Referring back to something tnt said earlier, for older shows like Have Gun, Will Travel and Night Gallery, I'm limited to either my local cable feeds or DVDs which for older shows are not always the greatest resolution.The alternatives to providing at least some original images would be to either not include images, or use more generic ones. And some of the generic images are so small that resizing them definitely causes what I understand is considered image degradation.

It seems like we're getting into an area of sizing and resizing, manual versus automatic resizing, and pixel size, that I'm not familiar with and have some technical limitations such as the lack of a comprehensive photo-editing program and working with what I'm familiar with (i.e., IRFanView).

Again, I apologize for my unfamiliarity. To quote a phrase, "I'm a writer, not a graphic artist!" :)

Gislef wrote 7 years ago: 1

tnt wrote:
BTW, the correct episode title should read "The Book of Consequences: Chapter One: The Rise of the Green Light Babies". Initially the "Chapter One" part was misplaced.

I cut-n-pasted the title that TVMaze has listed. If I'm reading the edit log correctly (first time) it looks like you changed it after I did so.

I didn't want to mismatch the article title with the TVMaze title in any case. It looks like Shelley edited the title in the article as well.

tnt wrote 7 years ago: 1

Gislef wrote:
I gave it a try. Here's a pretty standard image size and sharpness that I use.

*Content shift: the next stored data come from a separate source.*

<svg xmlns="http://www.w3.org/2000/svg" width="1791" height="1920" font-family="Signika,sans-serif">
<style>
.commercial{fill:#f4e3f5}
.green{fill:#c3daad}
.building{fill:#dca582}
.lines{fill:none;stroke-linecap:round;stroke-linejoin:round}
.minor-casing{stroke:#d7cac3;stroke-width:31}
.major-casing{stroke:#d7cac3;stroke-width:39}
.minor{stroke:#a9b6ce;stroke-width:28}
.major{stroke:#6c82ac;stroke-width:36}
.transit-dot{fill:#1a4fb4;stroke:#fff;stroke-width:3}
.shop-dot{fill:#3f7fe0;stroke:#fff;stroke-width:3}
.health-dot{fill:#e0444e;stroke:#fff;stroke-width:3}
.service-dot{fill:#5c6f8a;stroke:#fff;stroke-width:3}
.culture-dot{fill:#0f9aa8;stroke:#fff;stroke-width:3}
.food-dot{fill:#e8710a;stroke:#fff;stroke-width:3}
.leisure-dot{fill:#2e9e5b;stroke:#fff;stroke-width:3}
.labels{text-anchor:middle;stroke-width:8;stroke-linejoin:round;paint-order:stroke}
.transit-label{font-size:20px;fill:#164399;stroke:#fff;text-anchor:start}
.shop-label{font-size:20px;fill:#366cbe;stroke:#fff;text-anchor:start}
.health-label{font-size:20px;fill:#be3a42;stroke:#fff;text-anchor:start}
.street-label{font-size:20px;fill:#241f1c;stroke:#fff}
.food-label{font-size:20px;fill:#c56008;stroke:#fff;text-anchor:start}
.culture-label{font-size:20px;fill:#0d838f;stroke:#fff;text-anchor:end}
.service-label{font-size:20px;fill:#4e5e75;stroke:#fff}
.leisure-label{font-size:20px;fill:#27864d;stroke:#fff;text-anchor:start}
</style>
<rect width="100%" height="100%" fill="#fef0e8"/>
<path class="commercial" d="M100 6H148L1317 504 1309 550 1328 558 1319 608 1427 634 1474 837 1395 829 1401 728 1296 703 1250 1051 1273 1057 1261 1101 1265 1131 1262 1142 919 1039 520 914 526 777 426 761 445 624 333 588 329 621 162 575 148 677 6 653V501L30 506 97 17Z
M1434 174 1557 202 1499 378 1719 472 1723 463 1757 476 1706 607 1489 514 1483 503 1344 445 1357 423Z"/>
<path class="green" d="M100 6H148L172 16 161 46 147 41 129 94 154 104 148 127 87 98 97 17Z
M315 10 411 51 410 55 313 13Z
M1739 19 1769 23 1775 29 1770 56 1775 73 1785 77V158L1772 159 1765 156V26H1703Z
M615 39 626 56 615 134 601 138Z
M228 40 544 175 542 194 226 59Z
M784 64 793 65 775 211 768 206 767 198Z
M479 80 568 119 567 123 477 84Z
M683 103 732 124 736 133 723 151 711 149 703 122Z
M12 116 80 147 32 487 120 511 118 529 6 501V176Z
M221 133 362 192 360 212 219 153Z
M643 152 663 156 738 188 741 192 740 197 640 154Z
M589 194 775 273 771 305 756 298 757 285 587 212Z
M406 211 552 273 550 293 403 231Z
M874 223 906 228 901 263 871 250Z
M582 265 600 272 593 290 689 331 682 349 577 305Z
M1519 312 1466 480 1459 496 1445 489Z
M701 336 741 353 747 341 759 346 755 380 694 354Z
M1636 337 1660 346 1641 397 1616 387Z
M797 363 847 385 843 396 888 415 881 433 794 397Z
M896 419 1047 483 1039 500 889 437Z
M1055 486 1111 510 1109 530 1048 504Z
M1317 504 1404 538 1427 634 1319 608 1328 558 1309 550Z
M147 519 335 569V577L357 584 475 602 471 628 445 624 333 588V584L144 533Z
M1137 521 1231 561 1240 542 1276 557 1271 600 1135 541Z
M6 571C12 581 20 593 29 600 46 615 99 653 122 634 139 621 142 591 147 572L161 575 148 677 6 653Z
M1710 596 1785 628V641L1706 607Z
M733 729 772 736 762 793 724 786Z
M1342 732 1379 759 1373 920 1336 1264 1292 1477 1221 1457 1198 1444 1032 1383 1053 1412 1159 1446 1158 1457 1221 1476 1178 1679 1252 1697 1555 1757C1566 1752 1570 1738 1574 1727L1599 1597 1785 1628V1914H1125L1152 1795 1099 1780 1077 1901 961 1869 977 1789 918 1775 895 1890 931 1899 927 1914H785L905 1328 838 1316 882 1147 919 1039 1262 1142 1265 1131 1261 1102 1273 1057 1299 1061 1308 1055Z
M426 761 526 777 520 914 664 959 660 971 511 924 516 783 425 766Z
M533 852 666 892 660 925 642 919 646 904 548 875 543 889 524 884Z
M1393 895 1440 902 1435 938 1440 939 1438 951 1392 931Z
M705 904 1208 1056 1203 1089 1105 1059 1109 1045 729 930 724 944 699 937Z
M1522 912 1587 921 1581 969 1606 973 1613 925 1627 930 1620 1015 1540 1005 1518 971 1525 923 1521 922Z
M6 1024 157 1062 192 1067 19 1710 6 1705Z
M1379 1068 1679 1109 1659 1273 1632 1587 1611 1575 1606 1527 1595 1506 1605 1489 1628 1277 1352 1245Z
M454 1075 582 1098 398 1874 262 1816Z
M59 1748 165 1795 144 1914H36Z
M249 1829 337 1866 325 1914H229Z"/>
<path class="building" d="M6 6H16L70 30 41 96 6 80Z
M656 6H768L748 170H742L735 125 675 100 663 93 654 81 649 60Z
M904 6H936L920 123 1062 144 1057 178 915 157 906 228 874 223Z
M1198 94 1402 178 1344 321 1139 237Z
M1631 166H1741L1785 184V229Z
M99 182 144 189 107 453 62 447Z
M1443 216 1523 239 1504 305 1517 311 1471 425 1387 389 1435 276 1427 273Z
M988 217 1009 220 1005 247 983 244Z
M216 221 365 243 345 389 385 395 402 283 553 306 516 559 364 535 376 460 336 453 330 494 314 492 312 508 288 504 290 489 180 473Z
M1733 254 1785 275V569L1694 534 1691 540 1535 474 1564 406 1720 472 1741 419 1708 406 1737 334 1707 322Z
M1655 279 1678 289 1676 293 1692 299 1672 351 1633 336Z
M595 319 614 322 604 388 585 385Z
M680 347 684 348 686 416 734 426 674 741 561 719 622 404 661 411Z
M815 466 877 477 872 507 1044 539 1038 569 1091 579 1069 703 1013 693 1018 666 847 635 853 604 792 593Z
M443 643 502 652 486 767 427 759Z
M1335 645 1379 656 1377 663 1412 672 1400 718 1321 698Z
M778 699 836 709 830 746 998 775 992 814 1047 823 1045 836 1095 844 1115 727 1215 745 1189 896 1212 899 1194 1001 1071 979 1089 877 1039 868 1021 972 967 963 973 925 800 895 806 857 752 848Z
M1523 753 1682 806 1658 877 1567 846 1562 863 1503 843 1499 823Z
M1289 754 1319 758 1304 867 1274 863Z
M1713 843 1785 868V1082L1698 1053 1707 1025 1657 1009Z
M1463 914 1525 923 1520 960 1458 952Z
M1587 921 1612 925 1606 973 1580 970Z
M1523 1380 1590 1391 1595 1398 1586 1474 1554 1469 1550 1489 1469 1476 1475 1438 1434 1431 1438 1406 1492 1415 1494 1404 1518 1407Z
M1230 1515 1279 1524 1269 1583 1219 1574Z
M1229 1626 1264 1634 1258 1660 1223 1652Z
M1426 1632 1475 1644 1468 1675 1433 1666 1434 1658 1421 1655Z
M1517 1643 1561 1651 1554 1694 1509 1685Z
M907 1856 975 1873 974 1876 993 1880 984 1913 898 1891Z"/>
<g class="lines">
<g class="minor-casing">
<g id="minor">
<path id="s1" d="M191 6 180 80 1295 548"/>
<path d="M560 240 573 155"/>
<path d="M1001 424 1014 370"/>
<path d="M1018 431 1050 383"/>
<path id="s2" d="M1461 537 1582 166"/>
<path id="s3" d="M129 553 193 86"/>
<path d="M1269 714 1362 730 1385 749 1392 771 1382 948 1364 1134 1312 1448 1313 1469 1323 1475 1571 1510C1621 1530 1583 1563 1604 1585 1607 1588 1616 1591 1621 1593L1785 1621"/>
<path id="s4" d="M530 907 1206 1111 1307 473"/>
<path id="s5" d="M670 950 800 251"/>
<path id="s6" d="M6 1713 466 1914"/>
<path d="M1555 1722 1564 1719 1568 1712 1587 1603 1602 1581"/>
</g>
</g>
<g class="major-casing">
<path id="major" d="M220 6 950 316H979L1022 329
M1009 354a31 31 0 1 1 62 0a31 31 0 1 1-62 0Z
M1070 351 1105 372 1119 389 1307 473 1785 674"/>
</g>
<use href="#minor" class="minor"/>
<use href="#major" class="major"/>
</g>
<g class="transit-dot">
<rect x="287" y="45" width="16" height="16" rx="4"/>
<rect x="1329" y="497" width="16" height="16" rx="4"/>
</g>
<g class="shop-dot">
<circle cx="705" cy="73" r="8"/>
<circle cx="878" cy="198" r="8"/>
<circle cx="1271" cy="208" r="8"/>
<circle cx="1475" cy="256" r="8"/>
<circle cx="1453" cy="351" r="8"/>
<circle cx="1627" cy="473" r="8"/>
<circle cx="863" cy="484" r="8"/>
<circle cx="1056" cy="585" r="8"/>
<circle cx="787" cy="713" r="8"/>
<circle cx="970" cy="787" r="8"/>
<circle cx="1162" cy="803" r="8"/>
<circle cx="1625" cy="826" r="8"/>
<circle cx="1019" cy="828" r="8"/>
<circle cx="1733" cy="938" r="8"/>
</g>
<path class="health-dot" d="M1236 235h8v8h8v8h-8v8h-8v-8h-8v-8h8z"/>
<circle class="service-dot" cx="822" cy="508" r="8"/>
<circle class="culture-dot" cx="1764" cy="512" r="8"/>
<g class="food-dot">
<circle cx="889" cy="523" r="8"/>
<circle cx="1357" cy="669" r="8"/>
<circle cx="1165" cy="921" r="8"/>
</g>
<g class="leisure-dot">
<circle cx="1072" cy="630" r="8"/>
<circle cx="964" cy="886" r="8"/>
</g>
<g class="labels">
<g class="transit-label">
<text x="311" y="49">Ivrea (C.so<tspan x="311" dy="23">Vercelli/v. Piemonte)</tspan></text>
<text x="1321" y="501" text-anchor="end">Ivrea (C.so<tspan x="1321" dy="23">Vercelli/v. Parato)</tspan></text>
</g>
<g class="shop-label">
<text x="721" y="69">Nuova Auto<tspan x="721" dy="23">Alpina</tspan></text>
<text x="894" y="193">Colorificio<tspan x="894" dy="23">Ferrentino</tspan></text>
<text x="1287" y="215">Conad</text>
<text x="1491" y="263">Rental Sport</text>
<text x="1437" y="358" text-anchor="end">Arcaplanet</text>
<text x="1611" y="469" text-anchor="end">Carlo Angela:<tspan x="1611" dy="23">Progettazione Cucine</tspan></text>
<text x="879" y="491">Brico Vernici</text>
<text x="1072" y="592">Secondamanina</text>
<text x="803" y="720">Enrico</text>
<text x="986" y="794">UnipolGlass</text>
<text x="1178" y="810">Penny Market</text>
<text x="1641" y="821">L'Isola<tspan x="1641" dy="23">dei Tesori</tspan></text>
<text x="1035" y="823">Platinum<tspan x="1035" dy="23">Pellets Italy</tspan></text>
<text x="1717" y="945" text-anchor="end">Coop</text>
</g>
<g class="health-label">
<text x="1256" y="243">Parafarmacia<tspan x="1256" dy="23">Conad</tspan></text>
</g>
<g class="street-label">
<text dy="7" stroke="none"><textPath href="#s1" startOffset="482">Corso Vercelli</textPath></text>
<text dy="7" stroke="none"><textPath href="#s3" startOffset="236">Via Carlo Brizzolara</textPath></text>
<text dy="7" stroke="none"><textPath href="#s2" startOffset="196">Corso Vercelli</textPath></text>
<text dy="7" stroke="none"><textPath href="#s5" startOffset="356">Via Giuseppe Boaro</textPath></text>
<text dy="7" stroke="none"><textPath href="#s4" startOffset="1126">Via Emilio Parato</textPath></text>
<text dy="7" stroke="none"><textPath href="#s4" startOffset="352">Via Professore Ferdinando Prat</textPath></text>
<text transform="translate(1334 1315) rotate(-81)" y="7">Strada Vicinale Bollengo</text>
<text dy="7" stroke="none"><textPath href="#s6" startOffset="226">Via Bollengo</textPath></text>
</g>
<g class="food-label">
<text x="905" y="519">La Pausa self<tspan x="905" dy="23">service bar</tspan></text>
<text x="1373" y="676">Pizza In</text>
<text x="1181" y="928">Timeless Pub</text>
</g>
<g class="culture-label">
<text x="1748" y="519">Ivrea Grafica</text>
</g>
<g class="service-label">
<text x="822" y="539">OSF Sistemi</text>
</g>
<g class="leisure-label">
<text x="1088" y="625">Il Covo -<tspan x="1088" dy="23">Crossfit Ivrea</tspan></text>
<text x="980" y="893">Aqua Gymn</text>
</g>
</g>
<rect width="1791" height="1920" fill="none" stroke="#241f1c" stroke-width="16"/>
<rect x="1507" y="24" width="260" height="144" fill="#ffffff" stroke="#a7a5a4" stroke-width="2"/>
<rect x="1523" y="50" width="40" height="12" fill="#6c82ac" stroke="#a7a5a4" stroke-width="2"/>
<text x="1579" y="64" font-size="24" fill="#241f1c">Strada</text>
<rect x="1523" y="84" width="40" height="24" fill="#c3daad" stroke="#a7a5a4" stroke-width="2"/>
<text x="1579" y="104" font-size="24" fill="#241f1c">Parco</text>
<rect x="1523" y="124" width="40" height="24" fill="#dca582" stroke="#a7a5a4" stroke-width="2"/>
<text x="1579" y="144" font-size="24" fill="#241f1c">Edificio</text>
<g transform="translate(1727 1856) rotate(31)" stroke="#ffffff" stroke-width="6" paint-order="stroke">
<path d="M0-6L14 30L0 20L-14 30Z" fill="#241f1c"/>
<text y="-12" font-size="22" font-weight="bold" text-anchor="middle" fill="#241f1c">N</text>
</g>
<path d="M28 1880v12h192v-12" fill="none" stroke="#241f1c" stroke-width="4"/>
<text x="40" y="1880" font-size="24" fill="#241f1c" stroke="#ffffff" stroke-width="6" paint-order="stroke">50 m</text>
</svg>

https://imgur.com/a/dLb23Fe

That's essentially the same that I use for any articles that I write. It doesn't look like the FB image you provided earlier, quality-wise. I show it as a 720 x 404 pixel dimension: as noted, I would typically resize it to 500 (by 281) in IRF before inserting it into an article using the editor.

All of the images in the BL article from last night were resized to 1000 (by 561). I don't know if you can see the other images besides the first on FB, since Shelley changed that image.

It seems that you not understood me correctly. I never suggested that you upscale the images, scaling them from 720 to 1000 pixels only make them much much worse. If you're not able to capture the images at higher resolution, the best possible course of actions would be to use your original (720 px) images without any additional processing. I don't know, if the TVmaze policy could be applied to articles, but considering episode images it states: Please upload images in the highest available resolution.